Real Apps Need More Than Page Scroll

One of the easiest ways browser tools fall apart is scrolling.

Scrolling the page is not enough for modern apps. A lot of important UI is inside:

data grid viewports
chat panels
sidebars
overflow containers
modals

browser_scroll can scroll the page, scroll an element into view, or scroll inside a specific container.

Example:

{
  "container": ".ag-body-viewport",
  "direction": "down",
  "pixels": 500
}

And because it returns scroll position data, the model can tell where it is instead of just flailing around.

There Is Also an Escape Hatch

Even with all of that, fixed tools never cover every case.

So there is browser_eval, which runs JavaScript in the page context.

That is useful for things like:

reading computed styles
inspecting app state on window
appending input text without clearing it
simulating more custom interactions
calling fetch() directly
checking CSS visibility details

I do not think the escape hatch should be the first thing the model reaches for. But it absolutely should exist.

What This Looks Like in Practice

A realistic flow is:

1. browser_navigate({ url: "https://myapp.com", clear_logs: true })

2. browser_act({
     commands: [
       { action: "fill", selector: "#email", value: "user@example.com" },
       { action: "fill", selector: "#password", value: "secret" },
       { action: "click", selector: "button[type=submit]" }
     ]
   })

3. browser_wait_for_network({ url_pattern: "/api/session", method: "POST" })

4. browser_debug({ console_types: ["error"], last_n: 20 })

From there the model can see:

whether the request fired
what payload got sent
what response came back
whether the browser threw an error
whether the failure is frontend, backend, or both

That is the kind of loop where an agent becomes genuinely useful.

Why I Think This Matters

I think a lot of people are measuring browser MCPs by the wrong thing.

The question is not "can the AI click buttons?"

The real question is: when something breaks, can the AI see the same evidence a good developer would look at?

If the answer is yes, the quality of debugging jumps fast.

If the answer is no, you end up with a very expensive screenshot viewer.

That is why I built mare-browser-mcp the way I did. Not to make agents better at looking at pages, but to make them better at understanding what happened in the browser.

Not screenshots first.
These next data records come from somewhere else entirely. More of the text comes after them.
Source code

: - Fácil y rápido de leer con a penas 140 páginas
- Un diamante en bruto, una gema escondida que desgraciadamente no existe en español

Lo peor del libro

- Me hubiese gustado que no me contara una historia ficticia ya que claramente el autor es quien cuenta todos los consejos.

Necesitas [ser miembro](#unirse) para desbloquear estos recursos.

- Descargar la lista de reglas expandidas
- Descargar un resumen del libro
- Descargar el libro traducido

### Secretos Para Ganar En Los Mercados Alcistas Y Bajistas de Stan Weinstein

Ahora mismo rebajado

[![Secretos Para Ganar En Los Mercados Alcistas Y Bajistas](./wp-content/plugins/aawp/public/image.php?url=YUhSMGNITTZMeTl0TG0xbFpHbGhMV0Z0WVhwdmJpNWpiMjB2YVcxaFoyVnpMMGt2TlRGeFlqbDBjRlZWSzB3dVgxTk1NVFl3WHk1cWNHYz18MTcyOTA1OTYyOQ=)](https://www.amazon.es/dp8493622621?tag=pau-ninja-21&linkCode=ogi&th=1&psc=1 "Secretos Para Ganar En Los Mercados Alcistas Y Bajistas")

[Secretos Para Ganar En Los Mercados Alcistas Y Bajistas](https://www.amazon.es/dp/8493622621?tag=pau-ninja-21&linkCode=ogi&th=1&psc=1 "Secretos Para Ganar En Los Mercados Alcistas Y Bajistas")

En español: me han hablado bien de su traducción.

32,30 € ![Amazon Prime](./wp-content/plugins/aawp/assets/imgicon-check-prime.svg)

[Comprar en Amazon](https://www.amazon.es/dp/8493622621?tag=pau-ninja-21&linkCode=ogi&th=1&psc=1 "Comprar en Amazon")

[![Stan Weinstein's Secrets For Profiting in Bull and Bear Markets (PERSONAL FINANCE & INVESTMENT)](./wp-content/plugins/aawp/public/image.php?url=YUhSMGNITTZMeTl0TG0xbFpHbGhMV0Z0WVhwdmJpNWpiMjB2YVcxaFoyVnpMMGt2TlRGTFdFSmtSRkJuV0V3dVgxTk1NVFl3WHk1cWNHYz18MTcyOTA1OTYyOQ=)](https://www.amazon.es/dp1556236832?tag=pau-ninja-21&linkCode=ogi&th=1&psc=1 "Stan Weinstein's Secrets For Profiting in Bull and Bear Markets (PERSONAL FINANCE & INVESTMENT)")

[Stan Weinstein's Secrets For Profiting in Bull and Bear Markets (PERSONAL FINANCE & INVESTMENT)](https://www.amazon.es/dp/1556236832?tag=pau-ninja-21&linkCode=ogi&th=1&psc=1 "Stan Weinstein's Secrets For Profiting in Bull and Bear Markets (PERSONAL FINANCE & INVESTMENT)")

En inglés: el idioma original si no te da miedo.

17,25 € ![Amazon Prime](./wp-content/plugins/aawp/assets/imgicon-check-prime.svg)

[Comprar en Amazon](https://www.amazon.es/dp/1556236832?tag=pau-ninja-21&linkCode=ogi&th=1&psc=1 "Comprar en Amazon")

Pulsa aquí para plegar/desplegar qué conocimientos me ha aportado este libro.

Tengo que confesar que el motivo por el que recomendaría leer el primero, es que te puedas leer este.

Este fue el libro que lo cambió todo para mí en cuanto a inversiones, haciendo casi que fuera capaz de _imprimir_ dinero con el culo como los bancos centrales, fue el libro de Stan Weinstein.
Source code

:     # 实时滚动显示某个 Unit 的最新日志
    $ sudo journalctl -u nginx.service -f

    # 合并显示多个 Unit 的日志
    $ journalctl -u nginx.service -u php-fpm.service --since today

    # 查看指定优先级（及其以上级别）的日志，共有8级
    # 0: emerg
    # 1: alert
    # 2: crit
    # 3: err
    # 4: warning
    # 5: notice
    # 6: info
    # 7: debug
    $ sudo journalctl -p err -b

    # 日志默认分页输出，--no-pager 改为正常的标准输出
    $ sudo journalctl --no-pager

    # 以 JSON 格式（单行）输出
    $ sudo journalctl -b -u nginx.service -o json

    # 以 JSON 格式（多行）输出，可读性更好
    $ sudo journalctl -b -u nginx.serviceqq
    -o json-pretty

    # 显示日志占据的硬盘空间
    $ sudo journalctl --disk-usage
Telemetry first.

Try It

git clone https://github.com/emadklenka/mare_browser_mcp
cd mare_browser_mcp
pnpm install
npx playwright install chromium
pnpm run setup

It also supports global install:

pnpm add -g mare-browser-mcp
npx playwright install chromium

The repo has setup instructions for Claude Code and OpenCode, and the current server exposes:

browser_navigate
browser_act
browser_debug
browser_query
browser_screenshot
browser_eval
browser_scroll
browser_restart
browser_upload
browser_wait_for_network

If you are building web apps with AI, that combination is much closer to giving your agent DevTools than giving it a screenshot and hoping for the best.